La même année, Amélie voit aussi un généticien, mais non, tout semble normal. Décidément, c'est un mystère.
A
l'école ça va beaucoup mieux. Malgré les difficultés de langage, la
maîtresse se rend compte qu'Amélie comprend bien les choses. Elle a un
raisonnement un peu différent mais l'important est qu'elle parvienne à
ses fins non?
Amélie a six ans. Pas autiste, pas
dysphasique. Le pédospsychiatre la trouve agitée, il évoque
l'hyperactivité et parle de médicaments. Non. Les parents refusent. Elle
est en CP. Elle parle presque bien, sait lire et écrire, adore l'école.
L'orthophoniste conseille aux parents un test de QI, pour faire le
point avec quelqu'un de neutre, qui ne la connaîtrait pas.
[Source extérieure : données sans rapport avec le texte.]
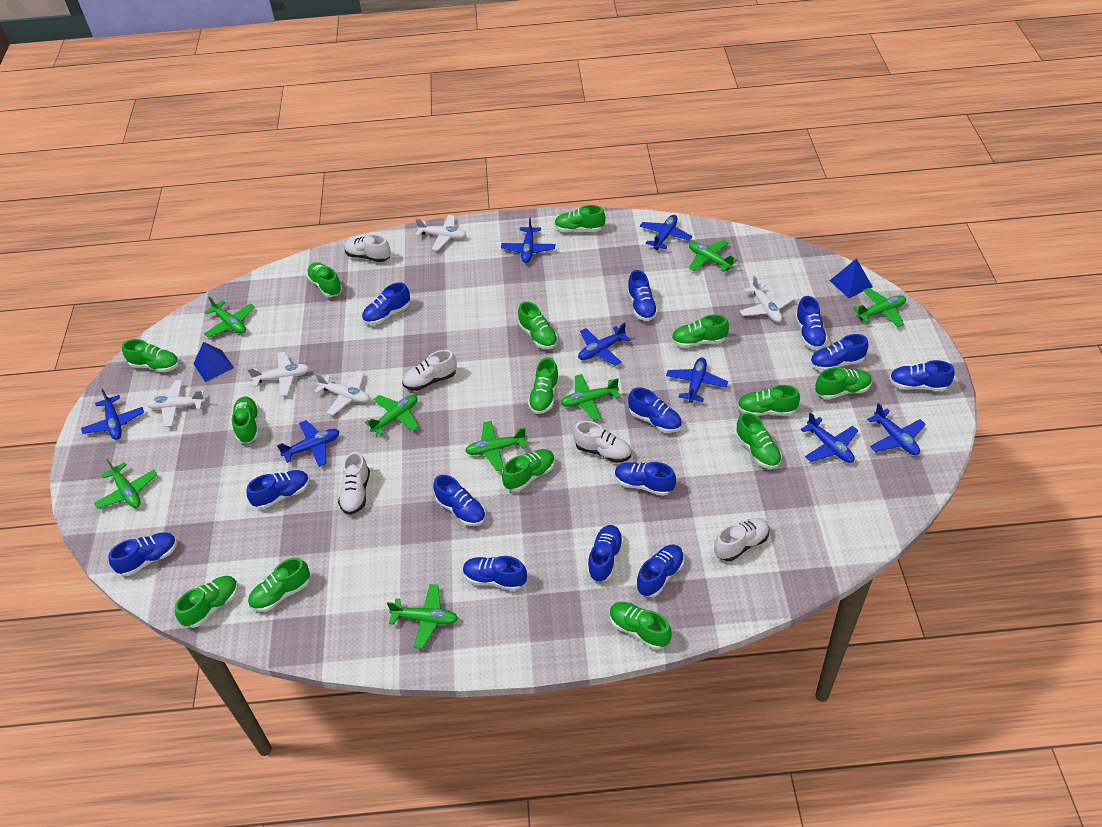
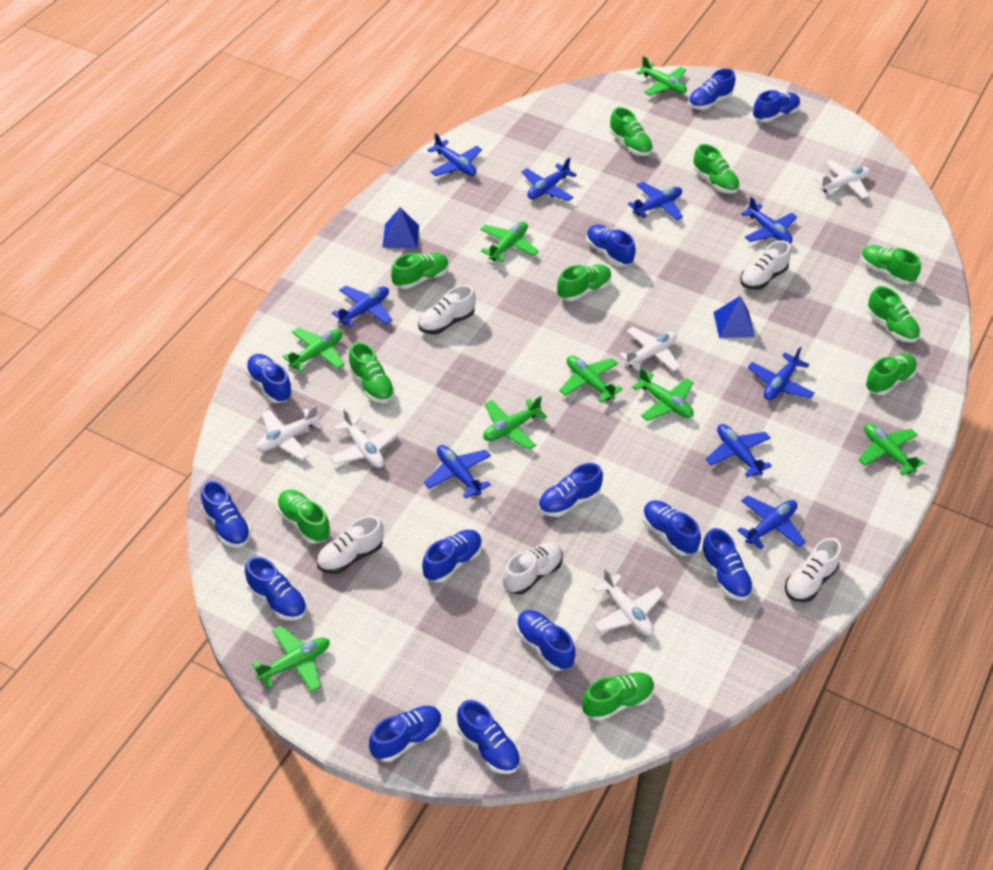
blue plane: 8 -> 9
green shoe: 14 -> 10

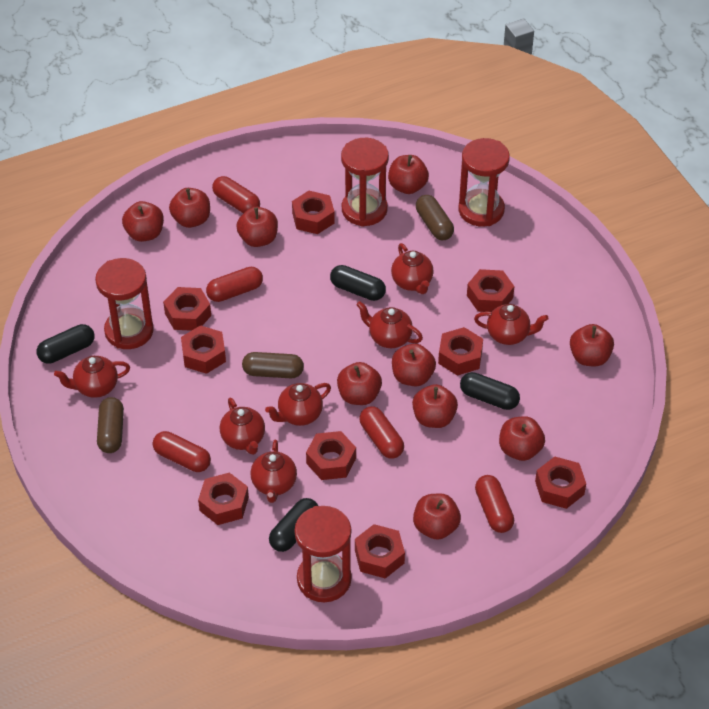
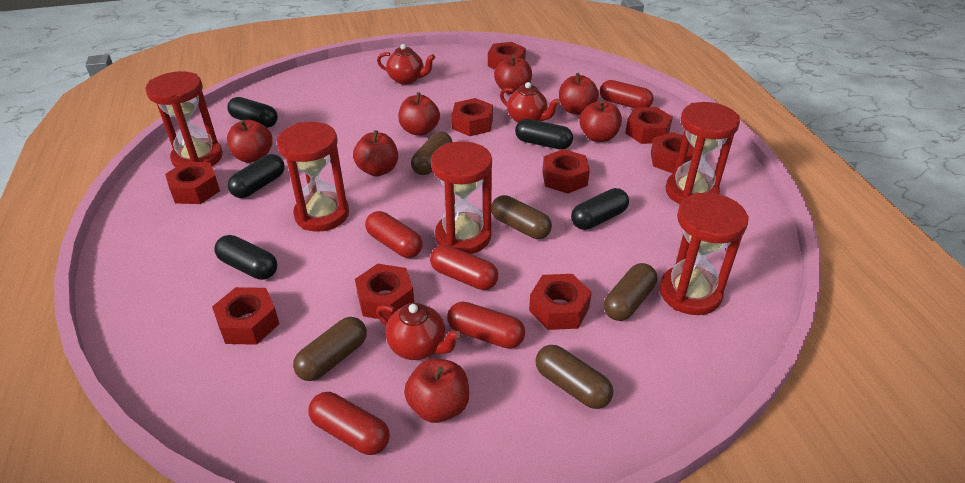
black capsule: 4 -> 5
brown capsule: 3 -> 5
red apple: 10 -> 7
red hourglass: 4 -> 5
red teapot: 7 -> 3

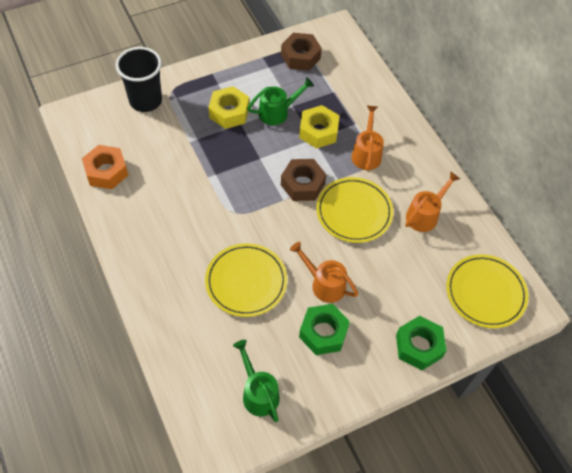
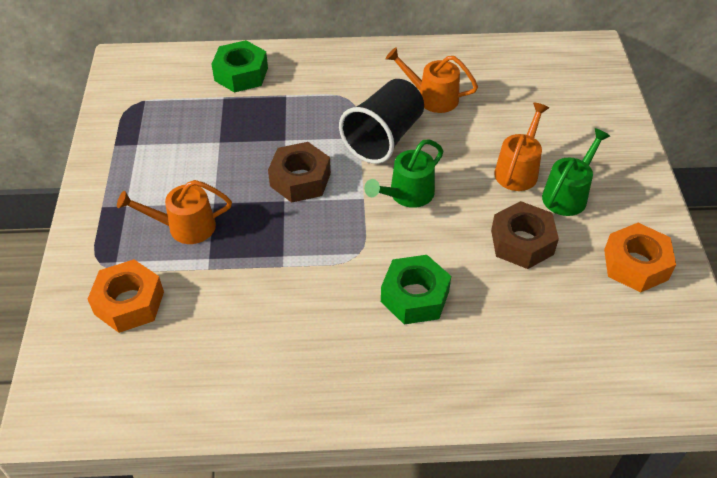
orange nut: 1 -> 2
yellow nut: 2 -> 0
yellow plate: 3 -> 0

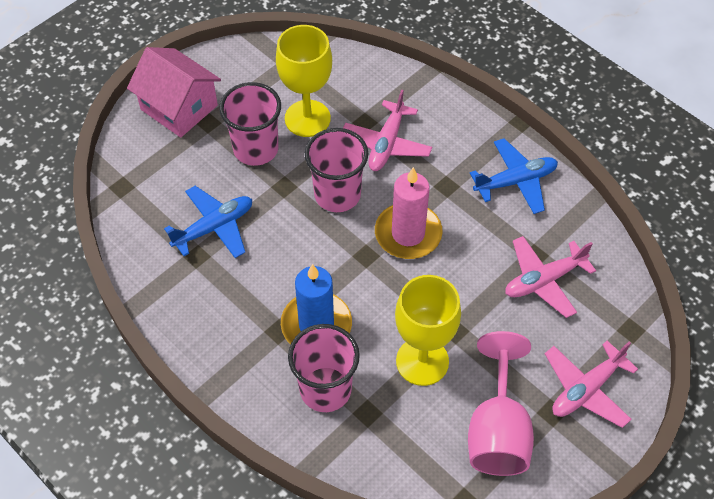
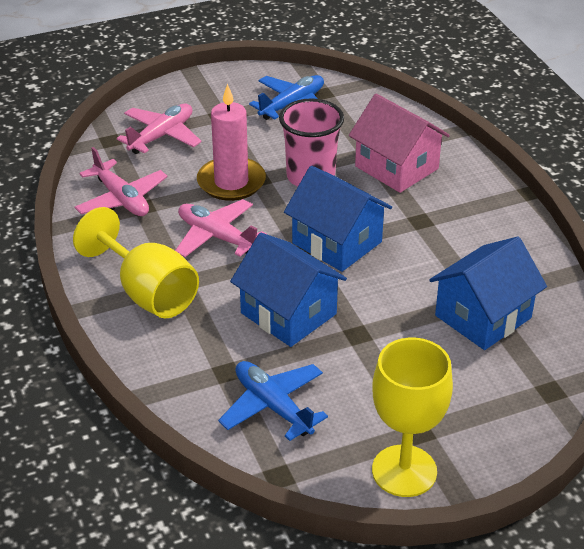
blue candle: 1 -> 0
blue house: 0 -> 3
pink cup: 3 -> 1
pink goblet: 1 -> 0

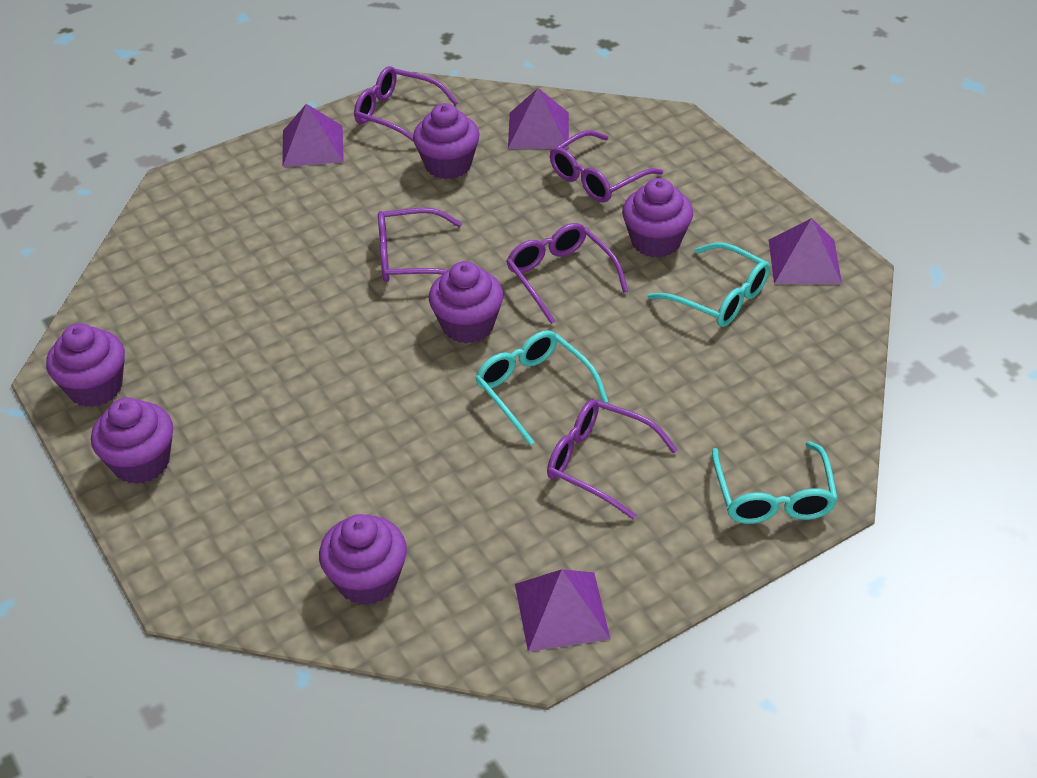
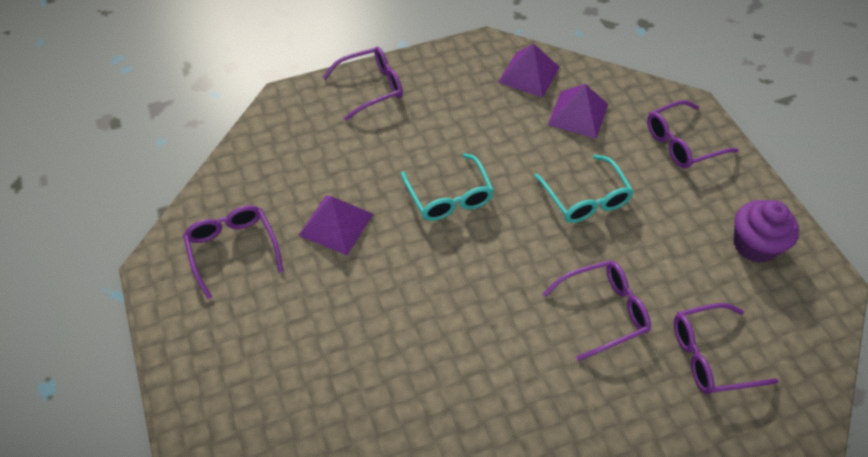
purple cupcake: 6 -> 1
purple pyramid: 4 -> 3
turquoise glasses: 3 -> 2

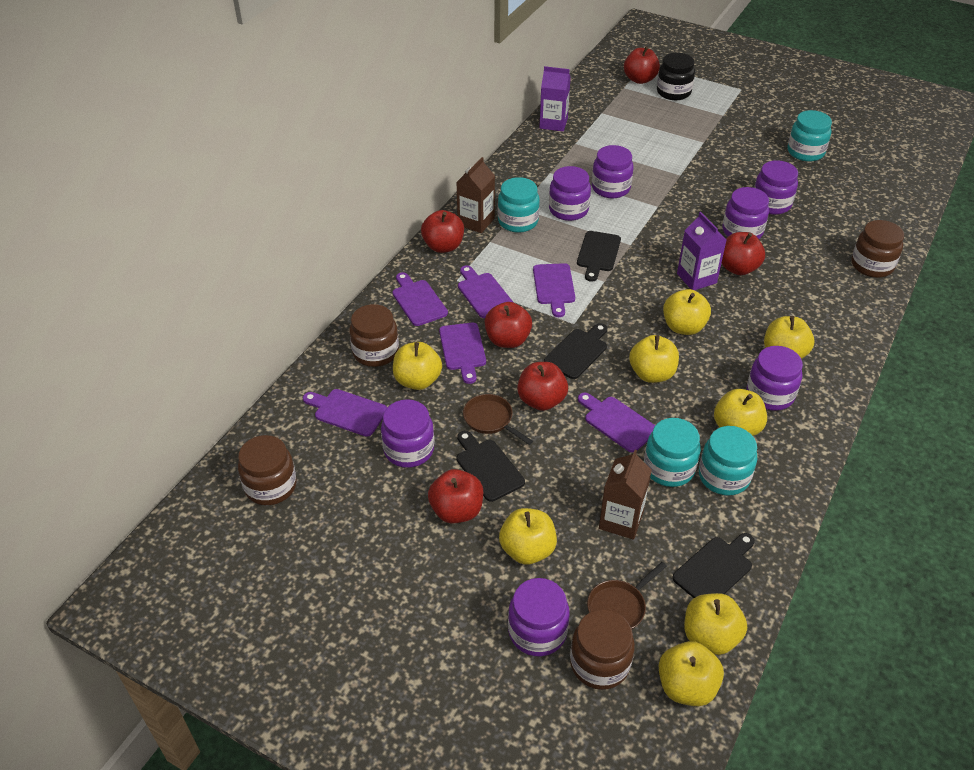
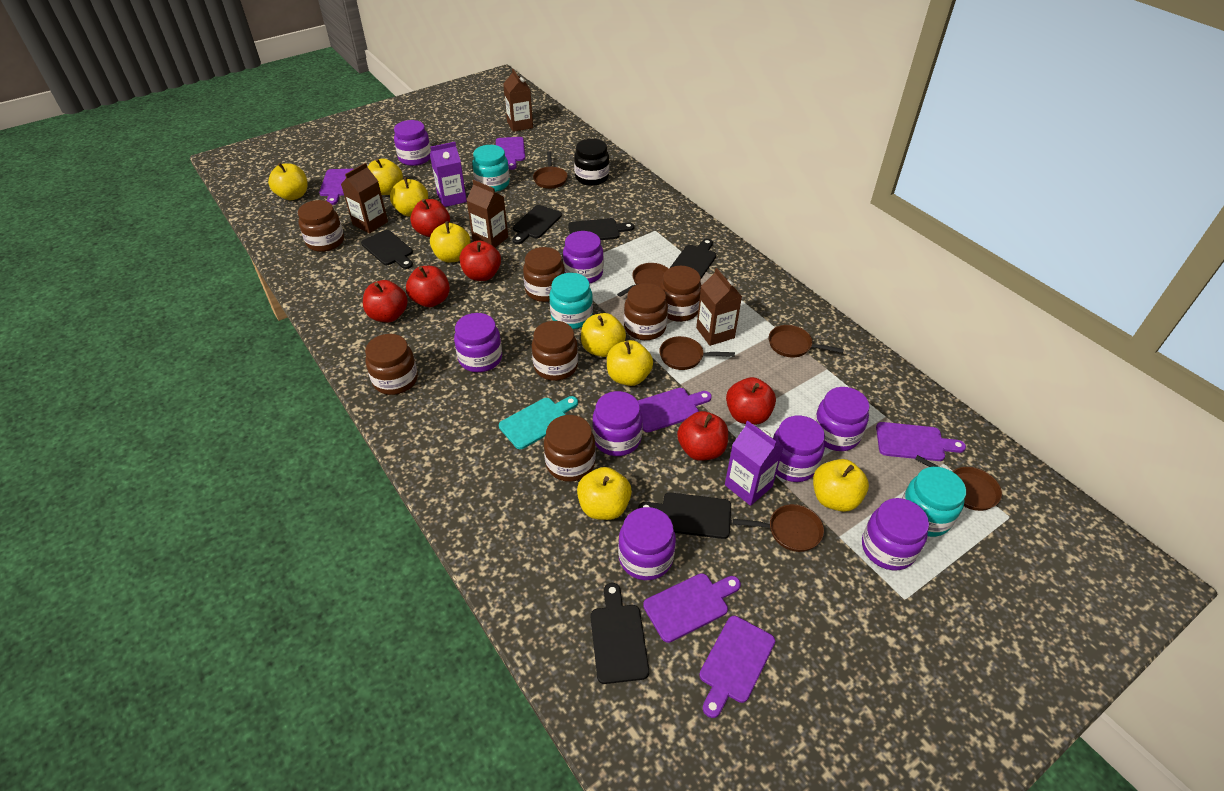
black cutting board: 4 -> 6
brown carton: 2 -> 4
brown jar: 4 -> 7
brown pan: 2 -> 6
purple jar: 7 -> 8
turquoise cutting board: 0 -> 1
turquoise jar: 4 -> 3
Rencontre
avec une psychologue très gentille, étonnée par l'attitude "étrange"
d'Amélie. Discussion avec les parents, test de QI. Finalement, Amélie
est juste une enfant précoce.
Pas dysphasique, pas autiste, pas hyperactive, pas trisomique. Juste précoce.
Quatre
ans de prise en charge, des psychomachins, des orthotrucs, des
réflexions à la con, beaucoup de pleurs, d'espoirs, de tristesse, de
colère... pour ça.
Cette année, Amélie aura onze ans.
Le collège, ça va à peu près. Les résultats scolaires sont bons, mais elle surprend par son comportement. Alors il faut expliquer, raconter son histoire, l'hôpital de jour, la psychologue... Les professeurs semblent bienveillants, ça devrait bien se passer.
Amélie, c'est ma fille, ma zébrette, ma petite fille étrange et surprenante. Elle va bien. Tout va bien.